The typeface was created in created in partnership with Dalton Maag, a typeface design studio.

“When we approach a typeface, we always want to make sure that it’s purpose-built,” says Zeynep Akay, creative director at Dalton Maag. “Every creative brief is unique and Volvos was certainly very unique. 

Volvo calls it “Scandinavian design for your eyes in motion.”

“Every design choice, form, weight, proportion is made to help people read faster, understand better, and stay focused in the car,” says Pablo Bosch, font developer at Dalton Maag. 

Made to work across all platforms and driving conditions, the new typeface supports 35 languages -- including complex scripts such as Chinese, Arabic, Japanese, and Korean -- with optimized performance for both in-car interfaces and other applications.

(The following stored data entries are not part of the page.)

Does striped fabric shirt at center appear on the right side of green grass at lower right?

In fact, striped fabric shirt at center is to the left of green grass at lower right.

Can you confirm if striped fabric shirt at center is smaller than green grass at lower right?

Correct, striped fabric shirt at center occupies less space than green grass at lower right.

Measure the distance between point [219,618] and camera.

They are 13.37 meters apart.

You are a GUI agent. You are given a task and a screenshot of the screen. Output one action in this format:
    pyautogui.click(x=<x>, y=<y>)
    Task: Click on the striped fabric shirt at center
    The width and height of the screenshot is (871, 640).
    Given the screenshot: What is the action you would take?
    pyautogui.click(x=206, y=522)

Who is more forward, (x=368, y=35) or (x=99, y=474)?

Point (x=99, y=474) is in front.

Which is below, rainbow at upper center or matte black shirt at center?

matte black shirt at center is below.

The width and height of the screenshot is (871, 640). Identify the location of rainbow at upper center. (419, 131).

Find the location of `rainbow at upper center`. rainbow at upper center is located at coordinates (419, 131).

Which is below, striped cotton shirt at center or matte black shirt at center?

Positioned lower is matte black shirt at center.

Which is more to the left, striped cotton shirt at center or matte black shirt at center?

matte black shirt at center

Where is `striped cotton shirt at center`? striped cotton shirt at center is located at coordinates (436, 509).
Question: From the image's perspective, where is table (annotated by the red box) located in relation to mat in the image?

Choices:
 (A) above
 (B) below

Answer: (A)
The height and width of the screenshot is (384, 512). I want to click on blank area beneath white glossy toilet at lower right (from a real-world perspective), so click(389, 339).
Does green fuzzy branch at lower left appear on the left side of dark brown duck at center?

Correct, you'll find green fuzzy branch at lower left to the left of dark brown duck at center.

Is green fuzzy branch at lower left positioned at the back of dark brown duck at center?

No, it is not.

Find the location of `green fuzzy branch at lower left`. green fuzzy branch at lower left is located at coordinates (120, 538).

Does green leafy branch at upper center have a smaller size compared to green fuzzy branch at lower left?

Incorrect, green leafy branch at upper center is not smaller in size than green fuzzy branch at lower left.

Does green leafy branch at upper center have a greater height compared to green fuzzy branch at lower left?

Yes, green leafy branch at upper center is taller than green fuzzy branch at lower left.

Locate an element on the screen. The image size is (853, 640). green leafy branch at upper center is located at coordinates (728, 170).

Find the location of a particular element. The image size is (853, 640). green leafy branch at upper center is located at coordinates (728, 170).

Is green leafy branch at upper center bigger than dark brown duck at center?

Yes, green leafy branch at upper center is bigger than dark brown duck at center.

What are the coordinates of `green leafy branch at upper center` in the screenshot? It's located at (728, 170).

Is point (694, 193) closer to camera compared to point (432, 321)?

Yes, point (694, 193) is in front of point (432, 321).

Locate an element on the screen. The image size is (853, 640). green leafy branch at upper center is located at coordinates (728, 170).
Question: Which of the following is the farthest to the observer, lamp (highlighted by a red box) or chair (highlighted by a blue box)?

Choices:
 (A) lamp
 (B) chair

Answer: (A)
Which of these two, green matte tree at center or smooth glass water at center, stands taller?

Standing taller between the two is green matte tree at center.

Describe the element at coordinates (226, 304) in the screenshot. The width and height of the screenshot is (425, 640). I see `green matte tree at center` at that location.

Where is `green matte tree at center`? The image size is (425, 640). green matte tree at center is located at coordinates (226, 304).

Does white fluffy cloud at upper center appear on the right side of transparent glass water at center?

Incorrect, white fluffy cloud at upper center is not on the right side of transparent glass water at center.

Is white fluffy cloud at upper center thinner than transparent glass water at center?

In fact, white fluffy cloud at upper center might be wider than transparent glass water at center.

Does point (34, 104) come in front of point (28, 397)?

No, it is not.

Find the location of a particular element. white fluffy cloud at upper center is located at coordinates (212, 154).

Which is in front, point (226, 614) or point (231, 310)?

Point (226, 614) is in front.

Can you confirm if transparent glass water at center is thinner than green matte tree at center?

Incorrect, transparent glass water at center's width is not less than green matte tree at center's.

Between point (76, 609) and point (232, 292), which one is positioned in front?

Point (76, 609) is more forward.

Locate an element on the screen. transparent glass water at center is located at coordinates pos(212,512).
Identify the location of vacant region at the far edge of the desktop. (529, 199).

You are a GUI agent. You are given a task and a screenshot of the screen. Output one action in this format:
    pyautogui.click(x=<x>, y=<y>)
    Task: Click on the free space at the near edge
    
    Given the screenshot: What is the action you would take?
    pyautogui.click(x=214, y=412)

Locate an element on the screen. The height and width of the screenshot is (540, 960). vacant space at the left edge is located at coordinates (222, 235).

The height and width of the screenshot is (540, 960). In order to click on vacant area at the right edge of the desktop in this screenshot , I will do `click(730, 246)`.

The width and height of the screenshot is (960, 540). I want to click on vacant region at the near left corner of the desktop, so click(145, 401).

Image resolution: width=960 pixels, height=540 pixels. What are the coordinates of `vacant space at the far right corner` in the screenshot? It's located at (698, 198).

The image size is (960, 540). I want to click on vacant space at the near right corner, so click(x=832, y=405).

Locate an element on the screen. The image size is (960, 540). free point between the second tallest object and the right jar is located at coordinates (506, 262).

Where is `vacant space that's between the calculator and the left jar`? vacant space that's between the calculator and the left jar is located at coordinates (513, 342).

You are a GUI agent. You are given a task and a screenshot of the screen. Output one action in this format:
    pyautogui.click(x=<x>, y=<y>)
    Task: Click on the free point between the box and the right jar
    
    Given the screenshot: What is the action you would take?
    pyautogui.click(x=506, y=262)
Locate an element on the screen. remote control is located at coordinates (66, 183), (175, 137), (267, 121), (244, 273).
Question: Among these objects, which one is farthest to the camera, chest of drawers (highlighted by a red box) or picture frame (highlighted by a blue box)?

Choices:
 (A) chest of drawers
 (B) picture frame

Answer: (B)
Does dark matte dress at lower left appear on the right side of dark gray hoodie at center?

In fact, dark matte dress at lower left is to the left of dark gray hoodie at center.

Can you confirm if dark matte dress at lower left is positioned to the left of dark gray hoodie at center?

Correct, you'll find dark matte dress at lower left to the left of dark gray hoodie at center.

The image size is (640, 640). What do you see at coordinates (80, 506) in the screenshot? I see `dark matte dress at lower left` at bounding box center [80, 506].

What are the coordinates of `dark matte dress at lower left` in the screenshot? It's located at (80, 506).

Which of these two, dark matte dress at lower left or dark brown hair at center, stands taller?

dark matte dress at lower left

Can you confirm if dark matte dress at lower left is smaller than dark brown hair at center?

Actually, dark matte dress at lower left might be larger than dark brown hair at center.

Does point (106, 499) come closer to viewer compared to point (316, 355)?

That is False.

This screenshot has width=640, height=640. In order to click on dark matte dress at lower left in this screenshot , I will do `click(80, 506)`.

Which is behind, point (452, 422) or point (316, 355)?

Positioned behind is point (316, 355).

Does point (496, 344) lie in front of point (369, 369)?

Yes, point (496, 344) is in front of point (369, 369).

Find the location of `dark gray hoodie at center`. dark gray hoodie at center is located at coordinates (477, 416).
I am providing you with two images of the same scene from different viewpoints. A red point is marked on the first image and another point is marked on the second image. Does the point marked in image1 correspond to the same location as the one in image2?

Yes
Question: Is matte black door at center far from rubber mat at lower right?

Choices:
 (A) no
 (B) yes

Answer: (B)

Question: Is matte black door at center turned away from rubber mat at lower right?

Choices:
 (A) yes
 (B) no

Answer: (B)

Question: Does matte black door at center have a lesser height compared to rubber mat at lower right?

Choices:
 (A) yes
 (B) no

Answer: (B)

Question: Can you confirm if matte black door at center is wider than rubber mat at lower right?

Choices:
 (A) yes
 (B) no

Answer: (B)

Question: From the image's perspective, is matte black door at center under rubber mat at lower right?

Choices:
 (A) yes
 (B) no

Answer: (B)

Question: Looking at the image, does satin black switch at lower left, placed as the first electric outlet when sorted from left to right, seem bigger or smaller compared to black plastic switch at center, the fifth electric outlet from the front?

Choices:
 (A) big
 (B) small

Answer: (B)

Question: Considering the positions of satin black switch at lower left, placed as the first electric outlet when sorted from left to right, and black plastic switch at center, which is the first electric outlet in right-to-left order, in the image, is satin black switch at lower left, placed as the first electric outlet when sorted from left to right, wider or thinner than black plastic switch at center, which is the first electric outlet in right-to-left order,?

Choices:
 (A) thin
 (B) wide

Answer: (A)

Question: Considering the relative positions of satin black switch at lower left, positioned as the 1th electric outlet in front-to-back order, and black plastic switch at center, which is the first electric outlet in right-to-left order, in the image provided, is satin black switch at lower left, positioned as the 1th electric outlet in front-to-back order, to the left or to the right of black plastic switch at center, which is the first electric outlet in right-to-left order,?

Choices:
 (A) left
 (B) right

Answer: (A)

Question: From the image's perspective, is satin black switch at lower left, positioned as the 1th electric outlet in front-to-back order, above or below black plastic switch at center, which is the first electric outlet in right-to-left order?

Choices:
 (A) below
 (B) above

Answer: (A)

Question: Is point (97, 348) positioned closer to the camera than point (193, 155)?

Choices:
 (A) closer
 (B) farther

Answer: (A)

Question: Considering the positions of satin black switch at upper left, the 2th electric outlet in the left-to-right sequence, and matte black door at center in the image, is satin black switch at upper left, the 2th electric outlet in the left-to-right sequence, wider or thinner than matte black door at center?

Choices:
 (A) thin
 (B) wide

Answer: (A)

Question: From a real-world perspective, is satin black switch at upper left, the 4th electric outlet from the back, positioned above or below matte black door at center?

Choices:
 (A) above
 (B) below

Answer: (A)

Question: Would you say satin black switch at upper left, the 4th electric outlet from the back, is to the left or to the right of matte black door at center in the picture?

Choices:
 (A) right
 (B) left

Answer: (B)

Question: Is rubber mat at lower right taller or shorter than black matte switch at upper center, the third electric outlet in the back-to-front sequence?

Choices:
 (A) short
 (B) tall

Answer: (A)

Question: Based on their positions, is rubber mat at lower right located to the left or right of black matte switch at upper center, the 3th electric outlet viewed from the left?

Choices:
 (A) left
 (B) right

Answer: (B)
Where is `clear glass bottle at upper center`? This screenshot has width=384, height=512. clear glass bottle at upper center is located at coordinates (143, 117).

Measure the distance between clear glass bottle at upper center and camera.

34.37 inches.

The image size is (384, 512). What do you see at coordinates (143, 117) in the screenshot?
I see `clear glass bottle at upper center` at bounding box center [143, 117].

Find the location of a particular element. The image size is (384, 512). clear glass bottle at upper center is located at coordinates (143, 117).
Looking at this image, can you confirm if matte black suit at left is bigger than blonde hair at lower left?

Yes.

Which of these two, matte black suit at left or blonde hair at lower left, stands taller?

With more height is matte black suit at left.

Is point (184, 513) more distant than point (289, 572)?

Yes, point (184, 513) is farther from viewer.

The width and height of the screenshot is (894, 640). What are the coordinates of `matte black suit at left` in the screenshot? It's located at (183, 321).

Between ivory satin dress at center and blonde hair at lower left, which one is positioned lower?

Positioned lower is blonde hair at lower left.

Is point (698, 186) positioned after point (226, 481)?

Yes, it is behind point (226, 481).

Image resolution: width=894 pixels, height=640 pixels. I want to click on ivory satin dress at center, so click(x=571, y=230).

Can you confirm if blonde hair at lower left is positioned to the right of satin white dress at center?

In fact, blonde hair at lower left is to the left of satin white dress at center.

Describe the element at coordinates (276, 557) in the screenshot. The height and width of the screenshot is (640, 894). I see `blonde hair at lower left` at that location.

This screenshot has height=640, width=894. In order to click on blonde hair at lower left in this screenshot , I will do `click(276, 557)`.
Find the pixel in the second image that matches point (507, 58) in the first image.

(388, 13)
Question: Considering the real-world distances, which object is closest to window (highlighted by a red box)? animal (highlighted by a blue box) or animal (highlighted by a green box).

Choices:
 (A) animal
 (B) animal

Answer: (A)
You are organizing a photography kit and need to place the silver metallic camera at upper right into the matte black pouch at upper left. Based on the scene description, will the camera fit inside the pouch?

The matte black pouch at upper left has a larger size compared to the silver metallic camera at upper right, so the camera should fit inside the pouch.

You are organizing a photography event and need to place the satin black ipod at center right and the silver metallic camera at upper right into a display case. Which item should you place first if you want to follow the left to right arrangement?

“We knew it had to work in car, on the dashboard, in the UI UX environment, but it also had to speak loudly of Volvo's personality and brand visual identity,” Akay says. “We wanted it to be really easily readable and legible but also be unmistakably Volvo.”

Design has moved into a space where users are craving simplicity, Hall says. 

“We want to make sure we have the right choreography of elements timed perfectly, the size and scale of elements tuned well so that we're able to bring and prepare users, create that place of calm so that they can go out and drive in the complex world that we live in and do so safely,” Hall says.